US President Barack Obama speaks during a press conference in the Brady Press Briefing Room of the White House in Washington, DC, November 14, 2016. / AFP PHOTO / SAUL LOEBSAUL LOEB/AFP/Getty Images (Saul Loeb/AFP via Getty Images)

President Obama will deliver a farewell address to Americans on Jan. 10 in Chicago, the White House announced Monday, allowing him to define his record before a national audience once more before Donald Trump takes office.

Not every U.S. president has delivered a farewell speech, but several leaders — George Washington and Dwight Eisenhower among them — have used the forum to issue cautionary warnings even as successors with somewhat different visions were preparing to assume the presidency.
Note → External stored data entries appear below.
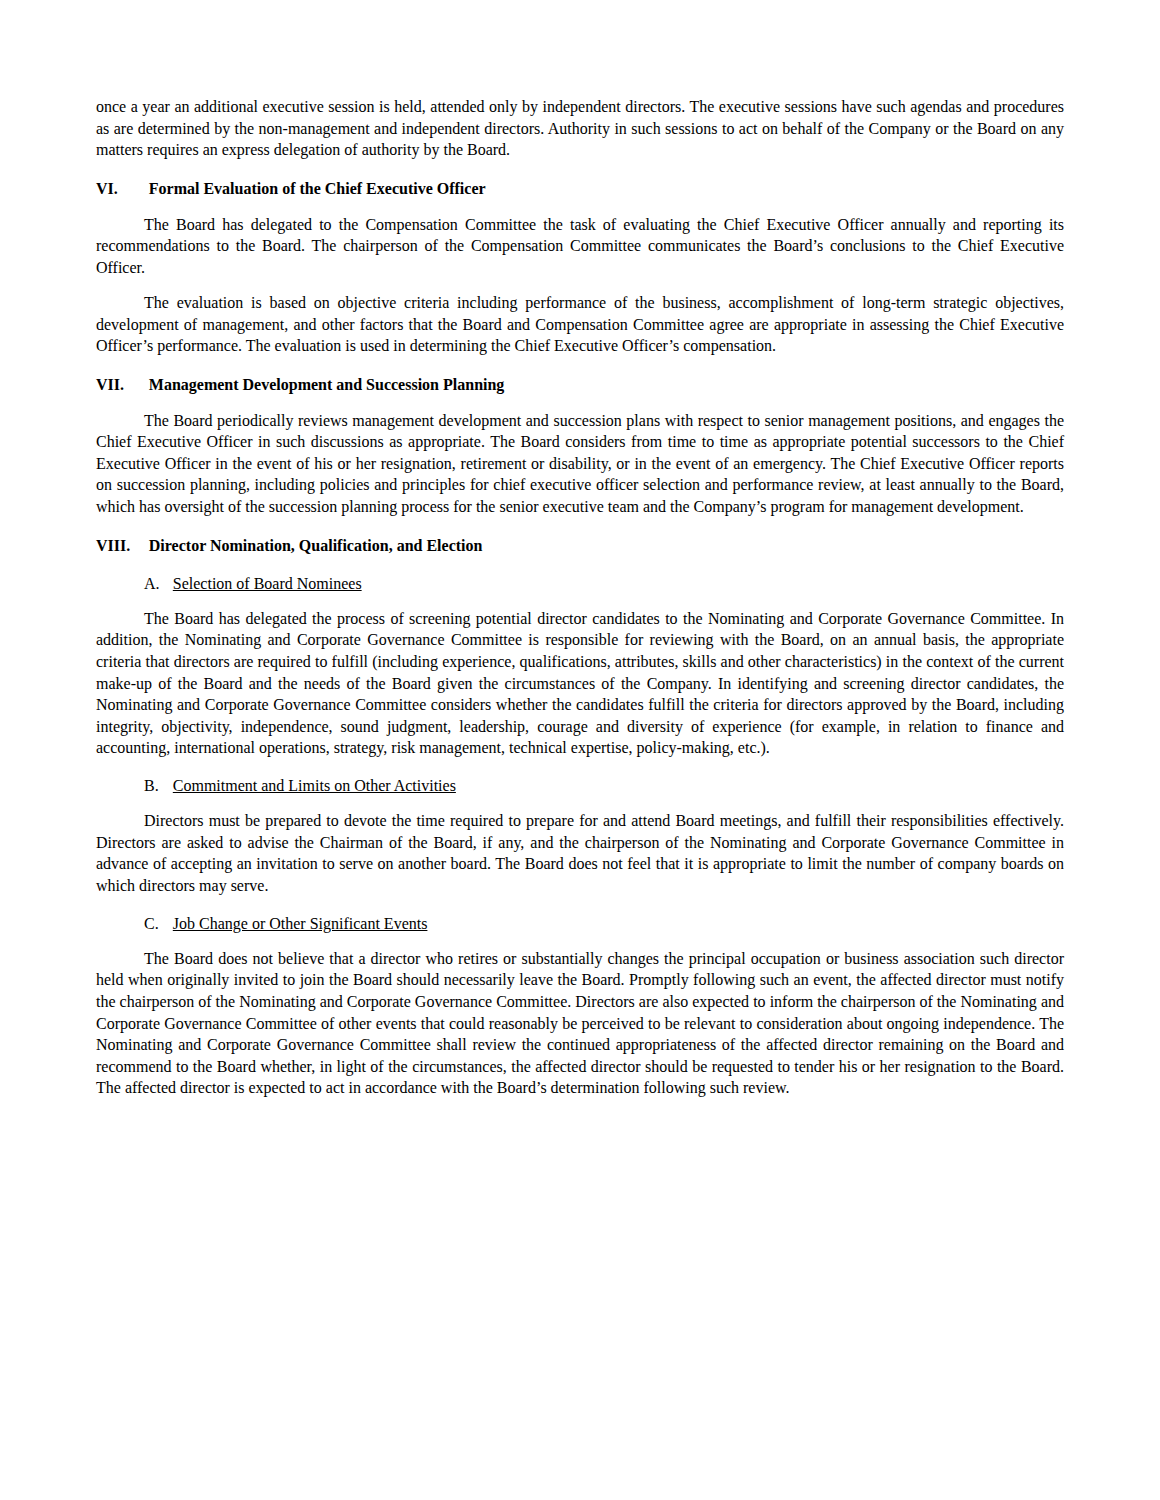once a year an additional executive session is held, attended only by independent directors. The executive sessions have such agendas and procedures as are determined by the non-management and independent directors. Authority in such sessions to act on behalf of the Company or the Board on any matters requires an express delegation of authority by the Board.
VI. Formal Evaluation of the Chief Executive Officer
The Board has delegated to the Compensation Committee the task of evaluating the Chief Executive Officer annually and reporting its recommendations to the Board. The chairperson of the Compensation Committee communicates the Board’s conclusions to the Chief Executive Officer.
The evaluation is based on objective criteria including performance of the business, accomplishment of long-term strategic objectives, development of management, and other factors that the Board and Compensation Committee agree are appropriate in assessing the Chief Executive Officer’s performance. The evaluation is used in determining the Chief Executive Officer’s compensation.
VII. Management Development and Succession Planning
The Board periodically reviews management development and succession plans with respect to senior management positions, and engages the Chief Executive Officer in such discussions as appropriate. The Board considers from time to time as appropriate potential successors to the Chief Executive Officer in the event of his or her resignation, retirement or disability, or in the event of an emergency. The Chief Executive Officer reports on succession planning, including policies and principles for chief executive officer selection and performance review, at least annually to the Board, which has oversight of the succession planning process for the senior executive team and the Company’s program for management development.
VIII. Director Nomination, Qualification, and Election
A. Selection of Board Nominees
The Board has delegated the process of screening potential director candidates to the Nominating and Corporate Governance Committee. In addition, the Nominating and Corporate Governance Committee is responsible for reviewing with the Board, on an annual basis, the appropriate criteria that directors are required to fulfill (including experience, qualifications, attributes, skills and other characteristics) in the context of the current make-up of the Board and the needs of the Board given the circumstances of the Company. In identifying and screening director candidates, the Nominating and Corporate Governance Committee considers whether the candidates fulfill the criteria for directors approved by the Board, including integrity, objectivity, independence, sound judgment, leadership, courage and diversity of experience (for example, in relation to finance and accounting, international operations, strategy, risk management, technical expertise, policy-making, etc.).
B. Commitment and Limits on Other Activities
Directors must be prepared to devote the time required to prepare for and attend Board meetings, and fulfill their responsibilities effectively. Directors are asked to advise the Chairman of the Board, if any, and the chairperson of the Nominating and Corporate Governance Committee in advance of accepting an invitation to serve on another board. The Board does not feel that it is appropriate to limit the number of company boards on which directors may serve.
C. Job Change or Other Significant Events
The Board does not believe that a director who retires or substantially changes the principal occupation or business association such director held when originally invited to join the Board should necessarily leave the Board. Promptly following such an event, the affected director must notify the chairperson of the Nominating and Corporate Governance Committee. Directors are also expected to inform the chairperson of the Nominating and Corporate Governance Committee of other events that could reasonably be perceived to be relevant to consideration about ongoing independence. The Nominating and Corporate Governance Committee shall review the continued appropriateness of the affected director remaining on the Board and recommend to the Board whether, in light of the circumstances, the affected director should be requested to tender his or her resignation to the Board. The affected director is expected to act in accordance with the Board’s determination following such review.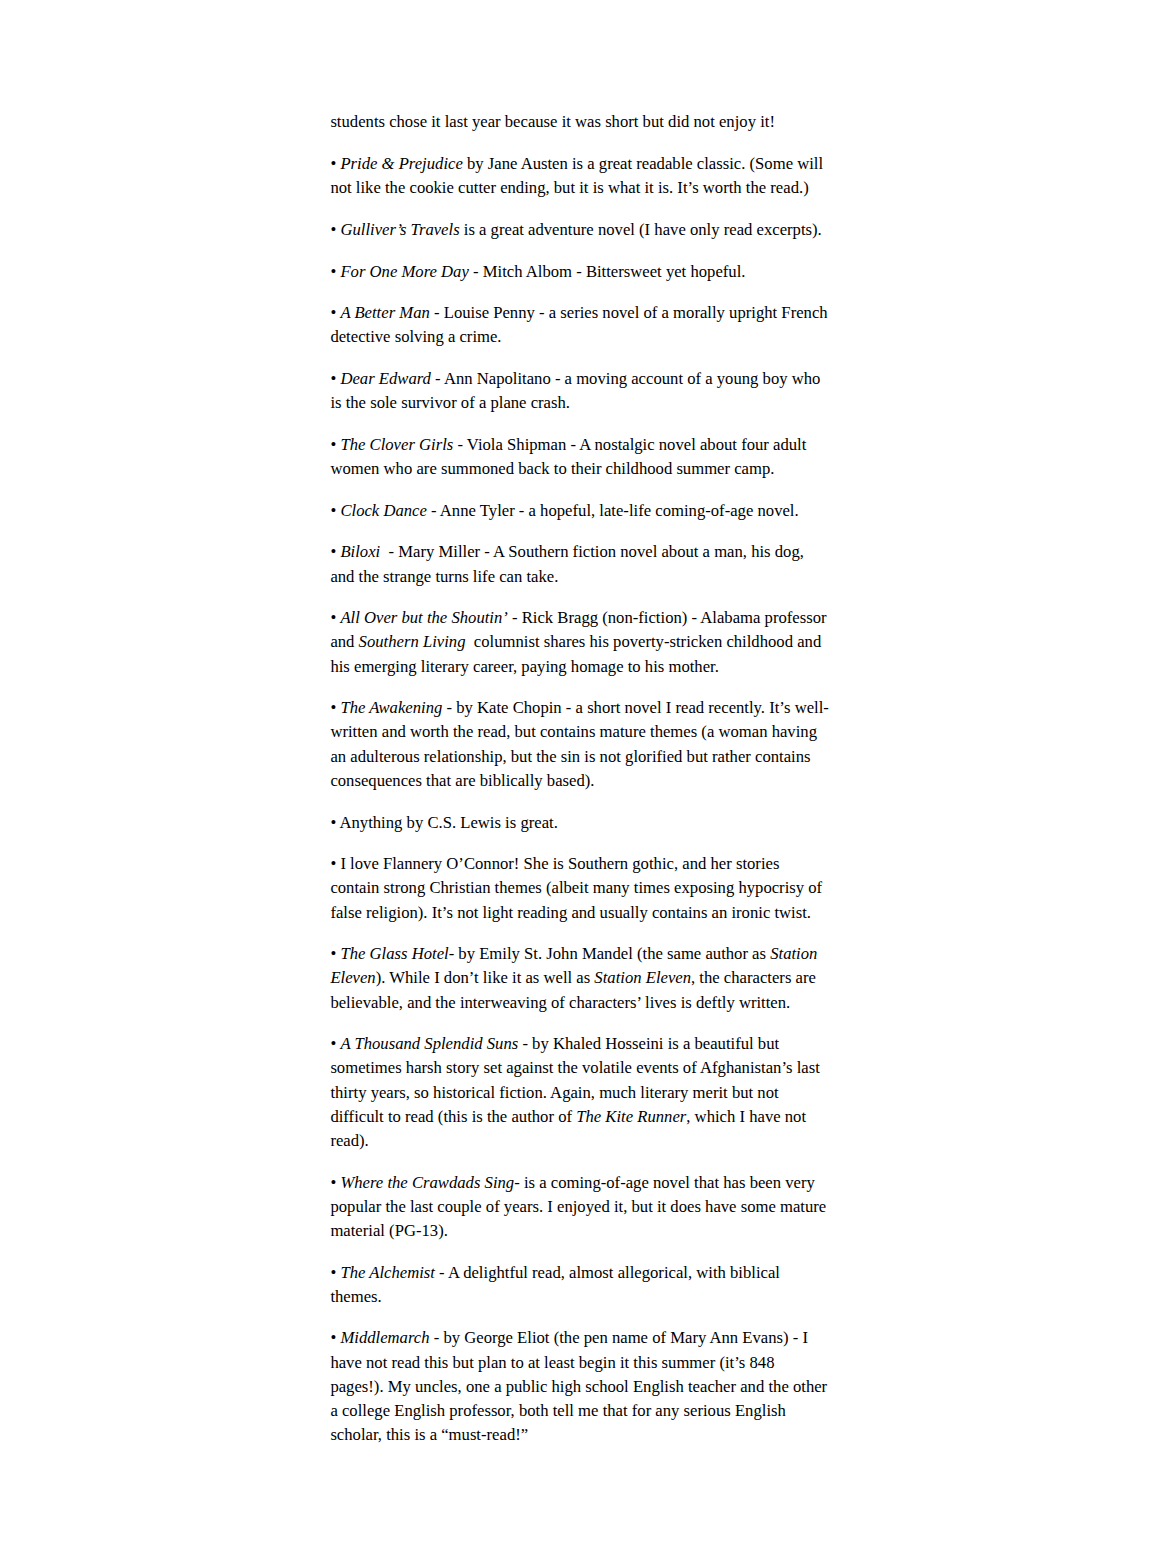students chose it last year because it was short but did not enjoy it!
• Pride & Prejudice by Jane Austen is a great readable classic. (Some will not like the cookie cutter ending, but it is what it is. It’s worth the read.)
• Gulliver’s Travels is a great adventure novel (I have only read excerpts).
• For One More Day - Mitch Albom - Bittersweet yet hopeful.
• A Better Man - Louise Penny - a series novel of a morally upright French detective solving a crime.
• Dear Edward - Ann Napolitano - a moving account of a young boy who is the sole survivor of a plane crash.
• The Clover Girls - Viola Shipman - A nostalgic novel about four adult women who are summoned back to their childhood summer camp.
• Clock Dance - Anne Tyler - a hopeful, late-life coming-of-age novel.
• Biloxi - Mary Miller - A Southern fiction novel about a man, his dog, and the strange turns life can take.
• All Over but the Shoutin’ - Rick Bragg (non-fiction) - Alabama professor and Southern Living columnist shares his poverty-stricken childhood and his emerging literary career, paying homage to his mother.
• The Awakening - by Kate Chopin - a short novel I read recently. It’s well-written and worth the read, but contains mature themes (a woman having an adulterous relationship, but the sin is not glorified but rather contains consequences that are biblically based).
• Anything by C.S. Lewis is great.
• I love Flannery O’Connor! She is Southern gothic, and her stories contain strong Christian themes (albeit many times exposing hypocrisy of false religion). It’s not light reading and usually contains an ironic twist.
• The Glass Hotel- by Emily St. John Mandel (the same author as Station Eleven). While I don’t like it as well as Station Eleven, the characters are believable, and the interweaving of characters’ lives is deftly written.
• A Thousand Splendid Suns - by Khaled Hosseini is a beautiful but sometimes harsh story set against the volatile events of Afghanistan’s last thirty years, so historical fiction. Again, much literary merit but not difficult to read (this is the author of The Kite Runner, which I have not read).
• Where the Crawdads Sing- is a coming-of-age novel that has been very popular the last couple of years. I enjoyed it, but it does have some mature material (PG-13).
• The Alchemist - A delightful read, almost allegorical, with biblical themes.
• Middlemarch - by George Eliot (the pen name of Mary Ann Evans) - I have not read this but plan to at least begin it this summer (it’s 848 pages!). My uncles, one a public high school English teacher and the other a college English professor, both tell me that for any serious English scholar, this is a “must-read!”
In an email to supporters, Obama wrote, “I'm just beginning to write my remarks. But I'm thinking about them as a chance to say thank you for this amazing journey, to celebrate the ways you've changed this country for the better these past eight years, and to offer some thoughts on where we all go from here.”

Obama has devoted considerable time and attention to crafting the signature speeches of his presidency, including ones that have explored the role of race in American society, the parameters of U.S. military intervention overseas and how to respond to a wave of gun violence that has affected citizens and police officers alike.

The president held an extensive news conference last month before leaving for vacation in Hawaii, and he may yet hold another question-and-answer session with journalists before Inauguration Day. But the Chicago speech, which will probably be carried live by several media outlets, gives him an opportunity to sketch out his legacy on his own terms.

On Monday, the president suggested that he would highlight some of the economic and social progress the nation has made under his watch, saying, “Since 2009, we've faced our fair share of challenges, and come through them stronger.”

“That's because we have never let go of a belief that has guided us ever since our founding — our conviction that, together, we can change this country for the better,” he wrote, adding that he hoped Americans would watch online if they couldn't attend his speech in person.

“Because, for me, it's always been about you,” Obama concluded.